# Playing with Linear Regression

Using the same example from Pierre, same data, but we can try to do this using basic machine learning.
https://github.com/axiomiety/crashburn/blob/master/jupyter/simple_linear_regression.ipynb

### Import the same datasets (and other setup libraries/functions)

In [1]:
import requests, pandas, io
import time, itertools
import myutils

url='http://www.stat.ufl.edu/~winner/data/brainhead.dat'
data=requests.get(url)
col_names=('gender', 'age_range', 'head_size', 'brain_weight')
col_widths=[(8,8),(16,16),(21-24),(29-32)]
df=pandas.read_fwf(io.StringIO(data.text), names=col_names, colspec=col_widths)
df.head()

dfs = [df, 
       churn(df,4),
       churn(df,8),
       churn(df,12),
       churn(df,16)]

SyntaxError: invalid syntax (myutils.py, line 182)

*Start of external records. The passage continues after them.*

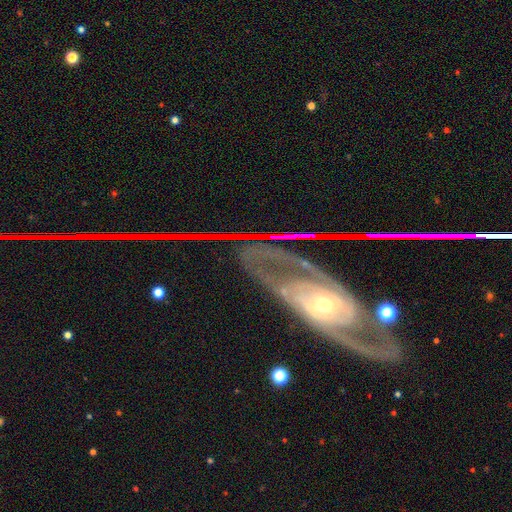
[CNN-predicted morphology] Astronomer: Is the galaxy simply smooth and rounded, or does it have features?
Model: featured or disk — 85%.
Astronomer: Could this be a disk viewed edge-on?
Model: no — 89%.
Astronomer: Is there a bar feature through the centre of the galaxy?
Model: no — 55%.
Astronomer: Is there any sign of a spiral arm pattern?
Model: yes — 93%.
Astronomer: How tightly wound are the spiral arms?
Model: medium — 43% (runner-up: tight, 40%).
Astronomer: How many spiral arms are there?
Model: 2 — 72%.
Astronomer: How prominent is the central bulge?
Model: small — 62%.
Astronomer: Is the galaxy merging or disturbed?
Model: none — 73%.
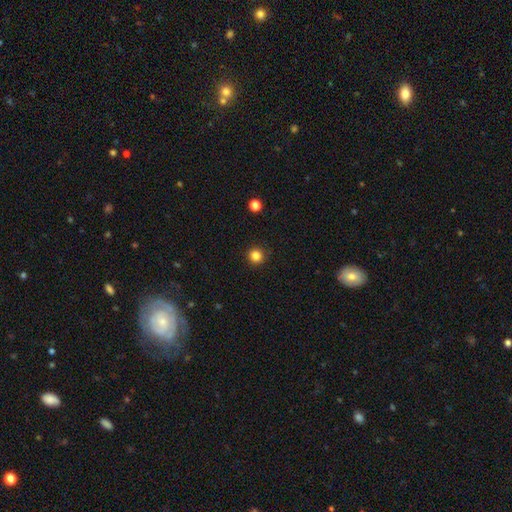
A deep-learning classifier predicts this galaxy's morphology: This appears to be a smooth galaxy with no disk features (83%) that is round (95%). Merging: none (92%).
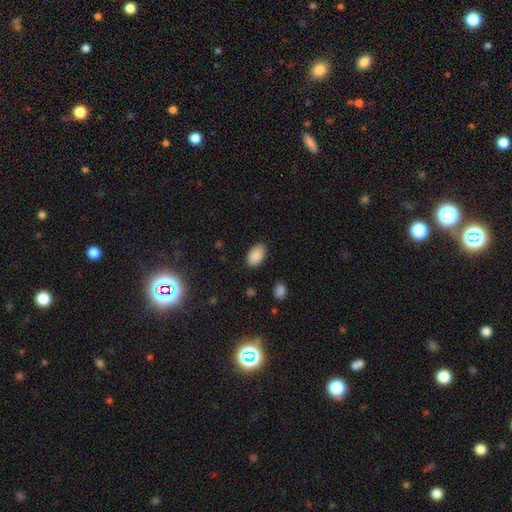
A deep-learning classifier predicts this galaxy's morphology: smooth_or_featured: smooth (p=0.89) [alt: star or artifact p=0.08]
how_rounded: in between (p=0.90) [alt: round p=0.09]
merging: none (p=0.86) [alt: minor disturbance p=0.10]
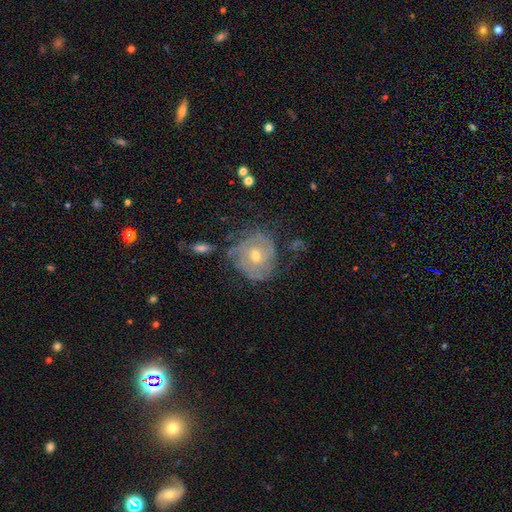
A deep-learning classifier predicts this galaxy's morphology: This is likely a featured or disk galaxy (72%). It is clearly not viewed edge-on (97%). Bar: likely no (74%). Spiral arm pattern: clearly yes (84%). Spiral arm count: marginally can't tell (44%). Spiral winding: likely tight (67%). Central bulge: possibly moderate (56%). Merging: likely none (62%).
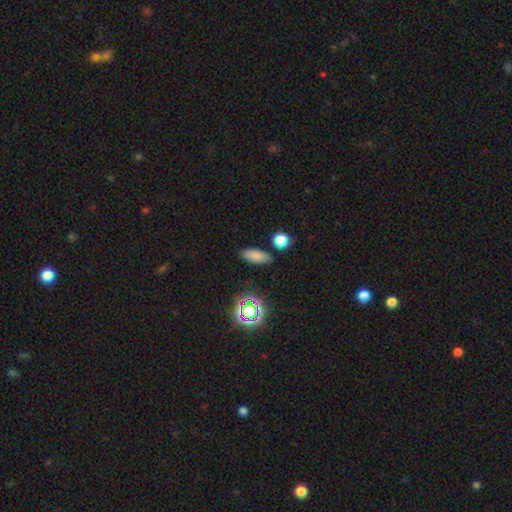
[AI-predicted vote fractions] This appears to be a smooth galaxy with no disk features (79%) that is in between round and cigar-shaped (77%). Merging: none (84%).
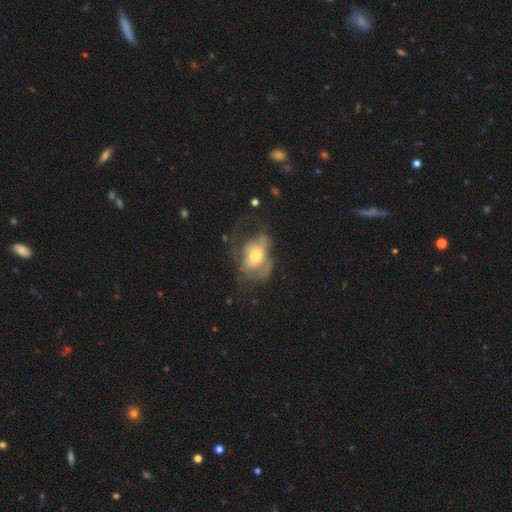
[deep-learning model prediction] Morphology: type=featured or disk (49%); merging=major disturbance (49%).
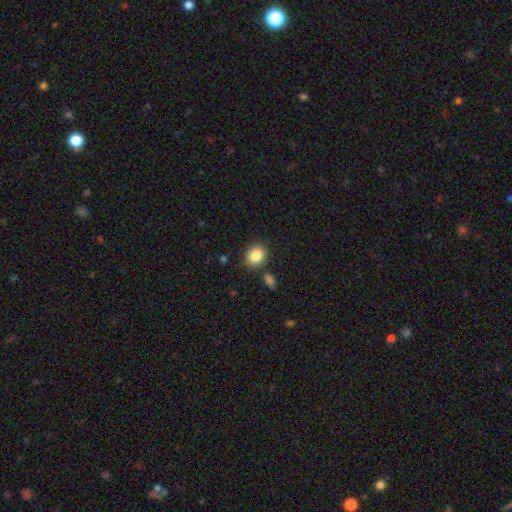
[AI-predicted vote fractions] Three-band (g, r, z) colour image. It shows a smooth galaxy with no disk features (86%) that is round (57%). Merging: none (82%).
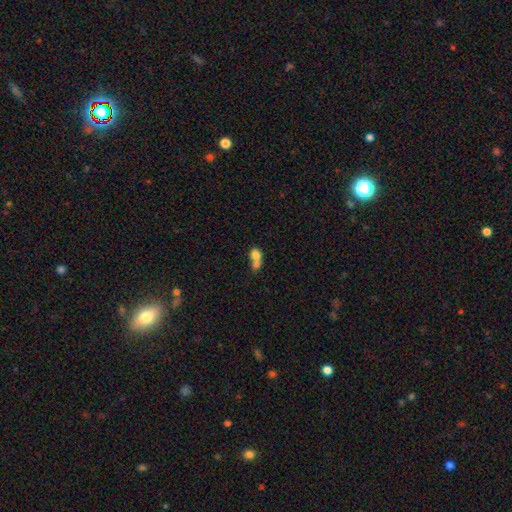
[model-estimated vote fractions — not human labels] Q: Smooth or featured?
A: smooth (73%); runner-up: featured or disk (17%)
Q: How rounded?
A: in between (50%); runner-up: round (46%)
Q: Merging?
A: merger (68%); runner-up: none (17%)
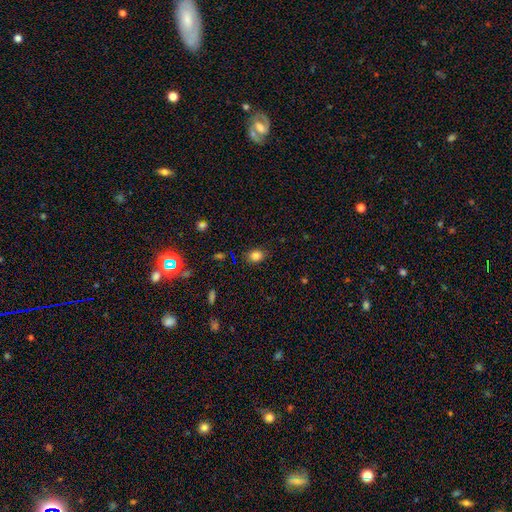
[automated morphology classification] Smooth or featured? smooth (82%)
How rounded? in between (55%)
Merging? none (84%)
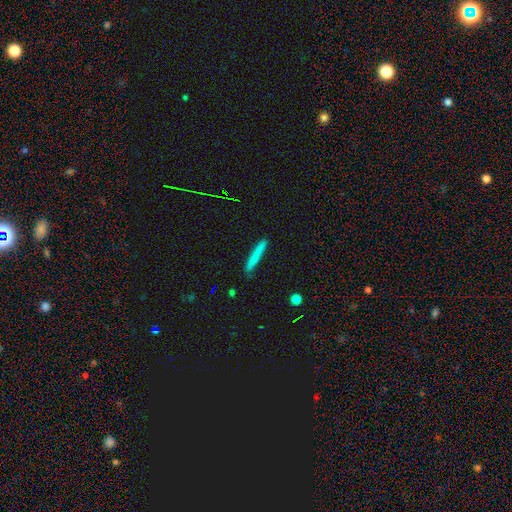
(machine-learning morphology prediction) Smooth or featured? smooth (73%)
How rounded? cigar-shaped (96%)
Merging? none (85%)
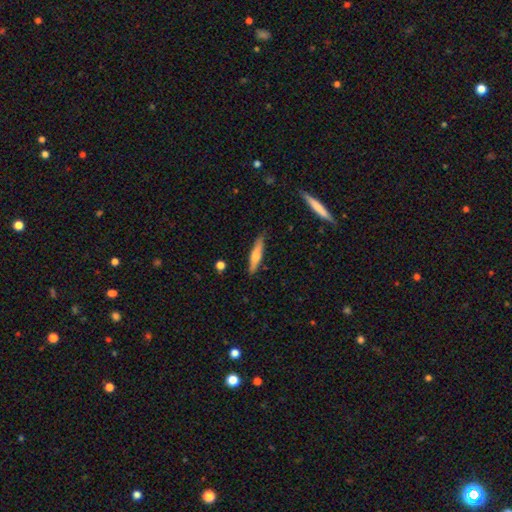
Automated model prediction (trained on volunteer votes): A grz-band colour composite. It shows a smooth galaxy with no disk features (59%) that is cigar-shaped (85%). Merging: none (85%).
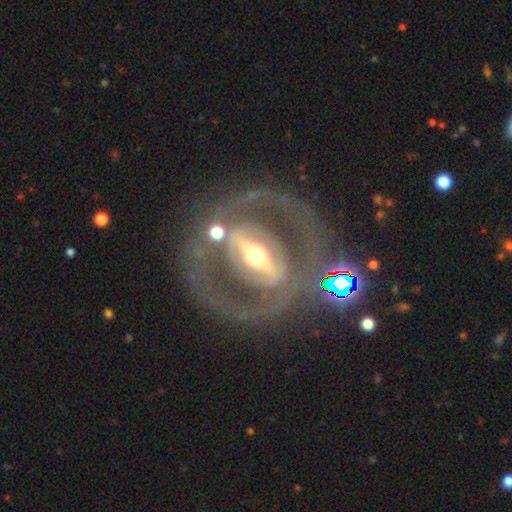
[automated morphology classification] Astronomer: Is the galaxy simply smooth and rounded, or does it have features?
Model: featured or disk — 83%.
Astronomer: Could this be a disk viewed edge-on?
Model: no — 92%.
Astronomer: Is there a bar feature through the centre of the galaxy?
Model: strong — 68%.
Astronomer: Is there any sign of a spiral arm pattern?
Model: yes — 52% (runner-up: no, 48%).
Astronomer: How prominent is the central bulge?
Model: moderate — 66%.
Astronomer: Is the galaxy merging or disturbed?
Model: none — 64%.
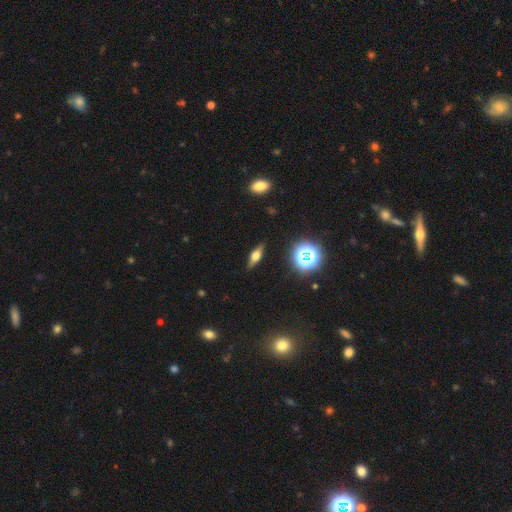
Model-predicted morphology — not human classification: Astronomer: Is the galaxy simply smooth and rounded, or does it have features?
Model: featured or disk — 51% (runner-up: smooth, 34%).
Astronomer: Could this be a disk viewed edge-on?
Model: yes — 92%.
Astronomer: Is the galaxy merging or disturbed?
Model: none — 87%.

First before I start I want to do some sizing tests..  like a few magnitudes more data,
so we make an array of dataFrames dfs[]

In [18]:
print('dfs[0-4] #rows:')
for d in dfs:
    print (d.shape[0])


dfs[0-4] #rows:
237
3792
60672
970752
15532032


Ok I think these 5 samples is enough.

## Analytical Method (and Performance) 


In [53]:
%matplotlib inline
import matplotlib.pyplot as plt
from scipy.stats import linregress

timings = {'rows':[],'time':[]}
#timings.append(['data','time'])
for d in dfs:
    r = time_fn(linregress,d.head_size,d.brain_weight)
    timings['rows'].append(d.shape[0])
    timings['time'].append(r[1]*1000)
t = pandas.DataFrame(timings)
rt = t['rows']/t['time']
t['rt'] = rt
display(t)

for d in dfs:
    print(linregress(d.head_size,d.brain_weight))


Unnamed: 0,rows,time,rt
0,237,5.974,39.671912
1,3792,4.681,810.083316
2,60672,1.999,30351.175588
3,970752,62.855,15444.308329
4,15532032,1143.931,13577.769988


LinregressResult(slope=0.26342933948939939, intercept=325.57342104944235, rvalue=0.79956970925429616, pvalue=5.9576308394065412e-54, stderr=0.012907433440886988)
LinregressResult(slope=0.26342933948939917, intercept=325.57342104944314, rvalue=0.79956970925429593, pvalue=0.0, stderr=0.0032140617796317652)
LinregressResult(slope=0.26342933948939917, intercept=325.57342104944314, rvalue=0.79956970925429582, pvalue=0.0, stderr=0.00080331675985773965)
LinregressResult(slope=0.26342933948939984, intercept=325.57342104944075, rvalue=0.79956970925430071, pvalue=0.0, stderr=0.00020082608673381252)
LinregressResult(slope=0.26342933948942276, intercept=325.57342104935742, rvalue=0.79956970925446968, pvalue=0.0, stderr=5.0206473196643748e-05)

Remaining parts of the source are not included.